Yoan Busquets s’inscrit en faux contre ces accusations. « Il ne s’agit pas de livrer une bataille contre l’automobile. Les gens aiment leurs voitures, elles demeurent un symbole de liberté individuelle. On ne peut pas imaginer une ville sans circulation », corrige le maître catalan. Il va même jusqu’à critiquer en creux le tramway pour se déclarer partisan du métro à Toulouse. « Chaque ville a sa spécificité. Toulouse est faîte pour le métro, plus efficace. Le canal n’est pas fait pour voir passer le tram ou des bus », tranche l’urbaniste de Barcelone.

Les principales critiques contre Yoan Busquets viennent finalement de sa propre ville.

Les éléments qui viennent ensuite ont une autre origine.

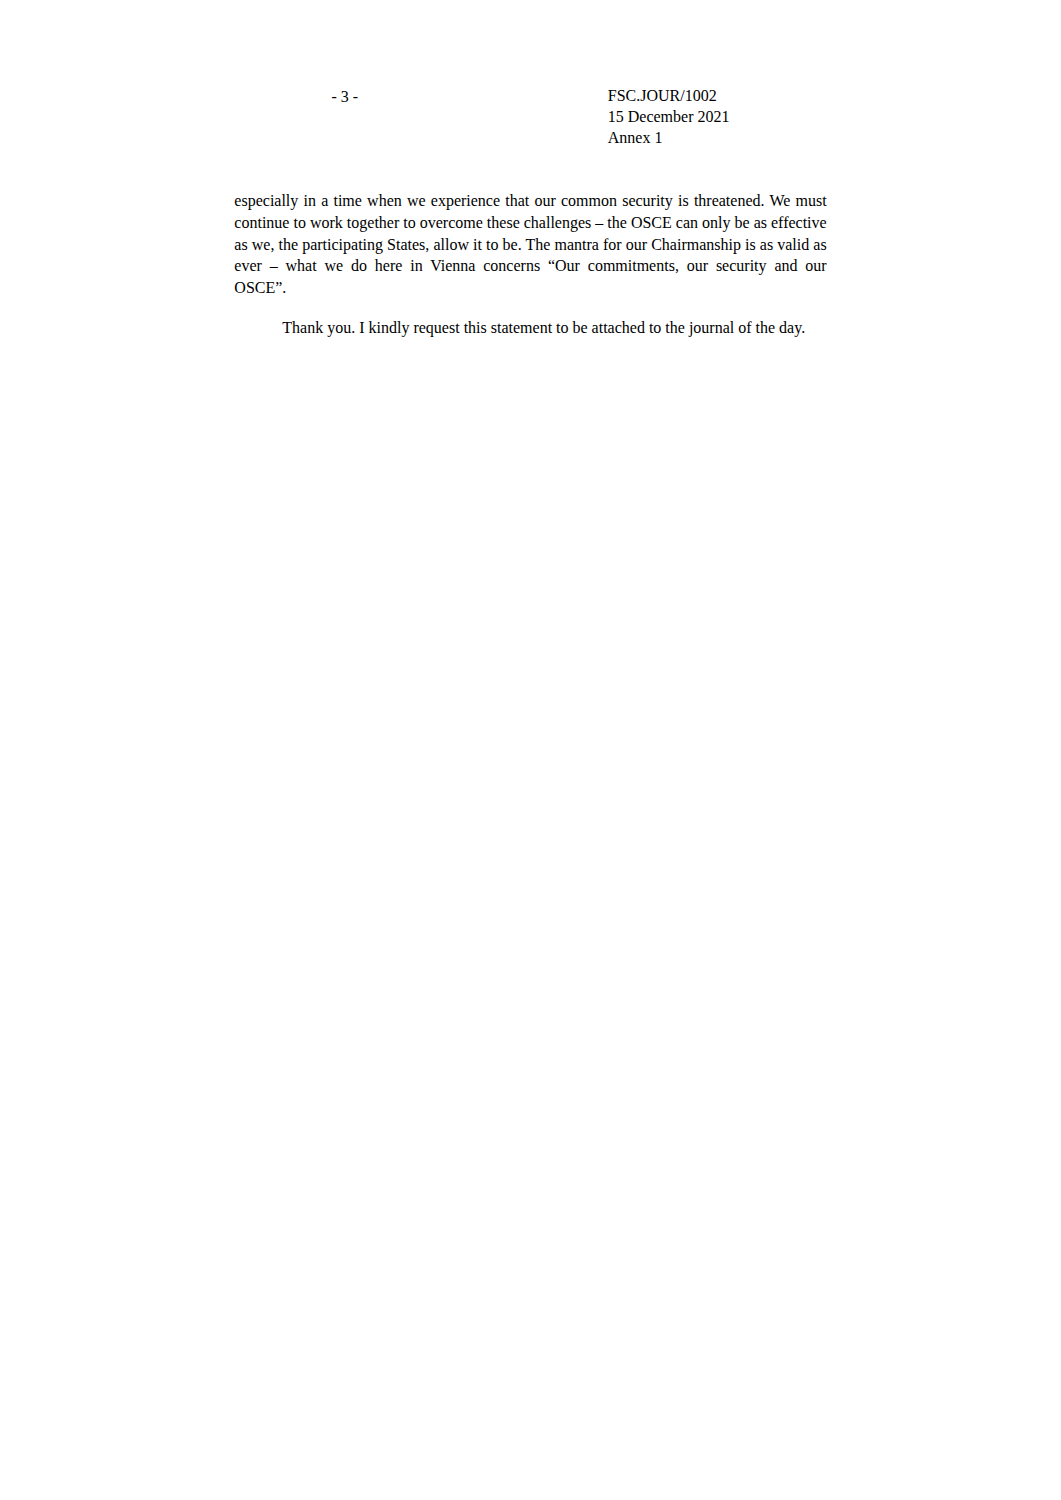- 3 -
FSC.JOUR/1002
15 December 2021
Annex 1
especially in a time when we experience that our common security is threatened. We must continue to work together to overcome these challenges – the OSCE can only be as effective as we, the participating States, allow it to be. The mantra for our Chairmanship is as valid as ever – what we do here in Vienna concerns “Our commitments, our security and our OSCE”.
Thank you. I kindly request this statement to be attached to the journal of the day.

Barcelone semble aujourd’hui être la principale victime de son propre succès. De plus en plus d’habitants se plaignent de l’afflux des touristes qui rendent la vie quotidienne parfois insupportable et font monter les prix. Ada Colau, la nouvelle maire élue avec le soutien de Podemos, vient d’annoncer le gel des projets de nouveaux hôtels et a déclenché une croisade contre le site de réservation en ligne RBnB, comme dans d’autres métropoles européennes. Des «problèmes de riches » pour Yoan Busquets.

patrimoine Unesco contre tourisme de masse

« Quand j’ai commencé à racheter des maisons à Barcelone, s’était littéralement pour une bouchée de pain. Certains quartiers n’avait plus aucune valeur. Des amis étrangers m’ont mis en garde contre la « gentrification » de ces quartiers. Je leur répondais que j’en voulais bien. C’est vrai qu’il y avait un risque de voir les gens pauvres quittaient leur quartier. C’est le problème des gens qui gèrent la ville. On a voté une loi qui leur donnait le droit de rester sur place. Cela a coûté très cher à la collectivité. Tous ont pu en bénéficier, mais certains ont vendu quand les prix ont monté ».

Le même phénomène peut-il se reproduire à Toulouse, avec la volonté affichée du maire d’inscrire la ville au patrimoine mondial de l’Unesco  ? « Toutes les villes sont en concurrence entre elles. L’Unesco peut être un moyen de se distinguer. Mon rôle est d’aider la ville à progresser. On ne vise pas ce classement pour faire joli, mais pour donner de la valeur aux yeux de ses propres habitants », répond Yoan Busquets.